(Stored data entries)
⟨

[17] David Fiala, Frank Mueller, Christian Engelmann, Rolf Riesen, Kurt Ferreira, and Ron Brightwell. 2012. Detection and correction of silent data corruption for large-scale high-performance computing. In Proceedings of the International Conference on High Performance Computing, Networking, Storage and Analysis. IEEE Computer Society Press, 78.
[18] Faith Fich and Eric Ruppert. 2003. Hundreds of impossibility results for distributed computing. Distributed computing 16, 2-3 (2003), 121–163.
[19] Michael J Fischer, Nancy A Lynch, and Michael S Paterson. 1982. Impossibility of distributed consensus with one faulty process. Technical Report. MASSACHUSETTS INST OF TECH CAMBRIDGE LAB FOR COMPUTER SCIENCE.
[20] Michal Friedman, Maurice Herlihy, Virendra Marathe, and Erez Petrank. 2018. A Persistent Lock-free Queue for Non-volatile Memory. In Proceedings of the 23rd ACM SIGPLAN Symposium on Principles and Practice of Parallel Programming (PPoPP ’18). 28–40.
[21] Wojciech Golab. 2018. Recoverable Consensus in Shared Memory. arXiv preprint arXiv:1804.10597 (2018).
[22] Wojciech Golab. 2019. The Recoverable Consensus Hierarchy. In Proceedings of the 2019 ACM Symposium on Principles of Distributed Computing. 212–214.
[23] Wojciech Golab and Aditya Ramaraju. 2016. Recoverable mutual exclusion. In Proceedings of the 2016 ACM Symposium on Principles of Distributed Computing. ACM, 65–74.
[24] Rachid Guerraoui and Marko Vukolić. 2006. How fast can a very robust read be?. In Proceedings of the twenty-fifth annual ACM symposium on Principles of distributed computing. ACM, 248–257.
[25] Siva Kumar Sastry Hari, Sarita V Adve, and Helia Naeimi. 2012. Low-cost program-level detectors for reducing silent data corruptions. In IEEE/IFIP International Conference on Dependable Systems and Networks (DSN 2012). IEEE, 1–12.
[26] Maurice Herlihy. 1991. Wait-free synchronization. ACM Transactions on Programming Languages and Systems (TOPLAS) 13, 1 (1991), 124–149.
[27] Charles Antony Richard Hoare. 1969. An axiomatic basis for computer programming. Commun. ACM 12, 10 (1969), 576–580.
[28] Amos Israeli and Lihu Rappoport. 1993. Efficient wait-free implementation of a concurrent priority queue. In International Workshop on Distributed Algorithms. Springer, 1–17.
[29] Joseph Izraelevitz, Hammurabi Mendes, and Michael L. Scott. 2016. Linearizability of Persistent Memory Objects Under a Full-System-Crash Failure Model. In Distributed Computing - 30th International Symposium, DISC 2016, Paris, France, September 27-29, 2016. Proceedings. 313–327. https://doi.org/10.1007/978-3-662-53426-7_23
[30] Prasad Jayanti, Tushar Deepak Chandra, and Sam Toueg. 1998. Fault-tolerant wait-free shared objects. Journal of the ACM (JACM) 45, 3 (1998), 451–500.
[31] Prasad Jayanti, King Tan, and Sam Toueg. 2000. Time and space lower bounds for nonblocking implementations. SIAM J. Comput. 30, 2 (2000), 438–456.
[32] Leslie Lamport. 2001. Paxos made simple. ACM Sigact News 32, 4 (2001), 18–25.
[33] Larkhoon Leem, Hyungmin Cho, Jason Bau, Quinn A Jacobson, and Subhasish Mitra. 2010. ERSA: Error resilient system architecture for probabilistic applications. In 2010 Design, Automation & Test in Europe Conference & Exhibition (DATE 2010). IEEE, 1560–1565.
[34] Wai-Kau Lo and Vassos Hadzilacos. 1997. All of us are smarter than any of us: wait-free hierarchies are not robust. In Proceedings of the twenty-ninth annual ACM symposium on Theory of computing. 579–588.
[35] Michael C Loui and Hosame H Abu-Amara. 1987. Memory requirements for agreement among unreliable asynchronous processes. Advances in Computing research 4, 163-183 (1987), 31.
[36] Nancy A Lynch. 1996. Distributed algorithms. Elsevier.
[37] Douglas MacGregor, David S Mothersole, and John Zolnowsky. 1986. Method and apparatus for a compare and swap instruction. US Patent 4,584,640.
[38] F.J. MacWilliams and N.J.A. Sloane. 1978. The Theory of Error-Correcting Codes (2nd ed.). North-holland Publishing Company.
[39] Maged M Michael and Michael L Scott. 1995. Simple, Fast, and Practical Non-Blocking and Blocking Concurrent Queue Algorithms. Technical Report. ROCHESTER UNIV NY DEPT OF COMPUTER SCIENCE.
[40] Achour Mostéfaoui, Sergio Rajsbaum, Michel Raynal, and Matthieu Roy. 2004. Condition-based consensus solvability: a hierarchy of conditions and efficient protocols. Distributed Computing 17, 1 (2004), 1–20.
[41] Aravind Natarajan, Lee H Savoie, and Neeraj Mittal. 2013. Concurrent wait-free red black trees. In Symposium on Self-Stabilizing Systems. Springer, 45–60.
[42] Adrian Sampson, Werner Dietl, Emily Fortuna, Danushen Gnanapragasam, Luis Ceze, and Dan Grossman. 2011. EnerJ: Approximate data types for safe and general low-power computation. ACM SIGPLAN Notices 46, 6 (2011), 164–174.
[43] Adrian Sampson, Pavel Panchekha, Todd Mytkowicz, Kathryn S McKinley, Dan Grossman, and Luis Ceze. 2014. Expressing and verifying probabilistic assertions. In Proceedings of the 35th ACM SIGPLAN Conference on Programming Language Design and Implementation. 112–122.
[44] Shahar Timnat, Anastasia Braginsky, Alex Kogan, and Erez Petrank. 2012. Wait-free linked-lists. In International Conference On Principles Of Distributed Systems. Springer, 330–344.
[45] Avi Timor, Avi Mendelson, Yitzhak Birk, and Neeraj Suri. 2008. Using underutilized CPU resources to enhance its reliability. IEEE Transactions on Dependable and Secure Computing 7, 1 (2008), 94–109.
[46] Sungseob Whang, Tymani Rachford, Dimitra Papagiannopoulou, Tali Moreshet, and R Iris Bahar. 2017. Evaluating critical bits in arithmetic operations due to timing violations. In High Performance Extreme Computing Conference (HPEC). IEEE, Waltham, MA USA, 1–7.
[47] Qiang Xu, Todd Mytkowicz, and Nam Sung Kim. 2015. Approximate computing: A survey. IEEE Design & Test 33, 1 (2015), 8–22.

⟩

* **Your objective**
Please give the records again exactly as they are.

* **Answer space**
[17] David Fiala, Frank Mueller, Christian Engelmann, Rolf Riesen, Kurt Ferreira, and Ron Brightwell. 2012. Detection and correction of silent data corruption for large-scale high-performance computing. In Proceedings of the International Conference on High Performance Computing, Networking, Storage and Analysis. IEEE Computer Society Press, 78.
[18] Faith Fich and Eric Ruppert. 2003. Hundreds of impossibility results for distributed computing. Distributed computing 16, 2-3 (2003), 121–163.
[19] Michael J Fischer, Nancy A Lynch, and Michael S Paterson. 1982. Impossibility of distributed consensus with one faulty process. Technical Report. MASSACHUSETTS INST OF TECH CAMBRIDGE LAB FOR COMPUTER SCIENCE.
[20] Michal Friedman, Maurice Herlihy, Virendra Marathe, and Erez Petrank. 2018. A Persistent Lock-free Queue for Non-volatile Memory. In Proceedings of the 23rd ACM SIGPLAN Symposium on Principles and Practice of Parallel Programming (PPoPP ’18). 28–40.
[21] Wojciech Golab. 2018. Recoverable Consensus in Shared Memory. arXiv preprint arXiv:1804.10597 (2018).
[22] Wojciech Golab. 2019. The Recoverable Consensus Hierarchy. In Proceedings of the 2019 ACM Symposium on Principles of Distributed Computing. 212–214.
[23] Wojciech Golab and Aditya Ramaraju. 2016. Recoverable mutual exclusion. In Proceedings of the 2016 ACM Symposium on Principles of Distributed Computing. ACM, 65–74.
[24] Rachid Guerraoui and Marko Vukolić. 2006. How fast can a very robust read be?. In Proceedings of the twenty-fifth annual ACM symposium on Principles of distributed computing. ACM, 248–257.
[25] Siva Kumar Sastry Hari, Sarita V Adve, and Helia Naeimi. 2012. Low-cost program-level detectors for reducing silent data corruptions. In IEEE/IFIP International Conference on Dependable Systems and Networks (DSN 2012). IEEE, 1–12.
[26] Maurice Herlihy. 1991. Wait-free synchronization. ACM Transactions on Programming Languages and Systems (TOPLAS) 13, 1 (1991), 124–149.
[27] Charles Antony Richard Hoare. 1969. An axiomatic basis for computer programming. Commun. ACM 12, 10 (1969), 576–580.
[28] Amos Israeli and Lihu Rappoport. 1993. Efficient wait-free implementation of a concurrent priority queue. In International Workshop on Distributed Algorithms. Springer, 1–17.
[29] Joseph Izraelevitz, Hammurabi Mendes, and Michael L. Scott. 2016. Linearizability of Persistent Memory Objects Under a Full-System-Crash Failure Model. In Distributed Computing - 30th International Symposium, DISC 2016, Paris, France, September 27-29, 2016. Proceedings. 313–327. https://doi.org/10.1007/978-3-662-53426-7_23
[30] Prasad Jayanti, Tushar Deepak Chandra, and Sam Toueg. 1998. Fault-tolerant wait-free shared objects. Journal of the ACM (JACM) 45, 3 (1998), 451–500.
[31] Prasad Jayanti, King Tan, and Sam Toueg. 2000. Time and space lower bounds for nonblocking implementations. SIAM J. Comput. 30, 2 (2000), 438–456.
[32] Leslie Lamport. 2001. Paxos made simple. ACM Sigact News 32, 4 (2001), 18–25.
[33] Larkhoon Leem, Hyungmin Cho, Jason Bau, Quinn A Jacobson, and Subhasish Mitra. 2010. ERSA: Error resilient system architecture for probabilistic applications. In 2010 Design, Automation & Test in Europe Conference & Exhibition (DATE 2010). IEEE, 1560–1565.
[34] Wai-Kau Lo and Vassos Hadzilacos. 1997. All of us are smarter than any of us: wait-free hierarchies are not robust. In Proceedings of the twenty-ninth annual ACM symposium on Theory of computing. 579–588.
[35] Michael C Loui and Hosame H Abu-Amara. 1987. Memory requirements for agreement among unreliable asynchronous processes. Advances in Computing research 4, 163-183 (1987), 31.
[36] Nancy A Lynch. 1996. Distributed algorithms. Elsevier.
[37] Douglas MacGregor, David S Mothersole, and John Zolnowsky. 1986. Method and apparatus for a compare and swap instruction. US Patent 4,584,640.
[38] F.J. MacWilliams and N.J.A. Sloane. 1978. The Theory of Error-Correcting Codes (2nd ed.). North-holland Publishing Company.
[39] Maged M Michael and Michael L Scott. 1995. Simple, Fast, and Practical Non-Blocking and Blocking Concurrent Queue Algorithms. Technical Report. ROCHESTER UNIV NY DEPT OF COMPUTER SCIENCE.
[40] Achour Mostéfaoui, Sergio Rajsbaum, Michel Raynal, and Matthieu Roy. 2004. Condition-based consensus solvability: a hierarchy of conditions and efficient protocols. Distributed Computing 17, 1 (2004), 1–20.
[41] Aravind Natarajan, Lee H Savoie, and Neeraj Mittal. 2013. Concurrent wait-free red black trees. In Symposium on Self-Stabilizing Systems. Springer, 45–60.
[42] Adrian Sampson, Werner Dietl, Emily Fortuna, Danushen Gnanapragasam, Luis Ceze, and Dan Grossman. 2011. EnerJ: Approximate data types for safe and general low-power computation. ACM SIGPLAN Notices 46, 6 (2011), 164–174.
[43] Adrian Sampson, Pavel Panchekha, Todd Mytkowicz, Kathryn S McKinley, Dan Grossman, and Luis Ceze. 2014. Expressing and verifying probabilistic assertions. In Proceedings of the 35th ACM SIGPLAN Conference on Programming Language Design and Implementation. 112–122.
[44] Shahar Timnat, Anastasia Braginsky, Alex Kogan, and Erez Petrank. 2012. Wait-free linked-lists. In International Conference On Principles Of Distributed Systems. Springer, 330–344.
[45] Avi Timor, Avi Mendelson, Yitzhak Birk, and Neeraj Suri. 2008. Using underutilized CPU resources to enhance its reliability. IEEE Transactions on Dependable and Secure Computing 7, 1 (2008), 94–109.
[46] Sungseob Whang, Tymani Rachford, Dimitra Papagiannopoulou, Tali Moreshet, and R Iris Bahar. 2017. Evaluating critical bits in arithmetic operations due to timing violations. In High Performance Extreme Computing Conference (HPEC). IEEE, Waltham, MA USA, 1–7.
[47] Qiang Xu, Todd Mytkowicz, and Nam Sung Kim. 2015. Approximate computing: A survey. IEEE Design & Test 33, 1 (2015), 8–22.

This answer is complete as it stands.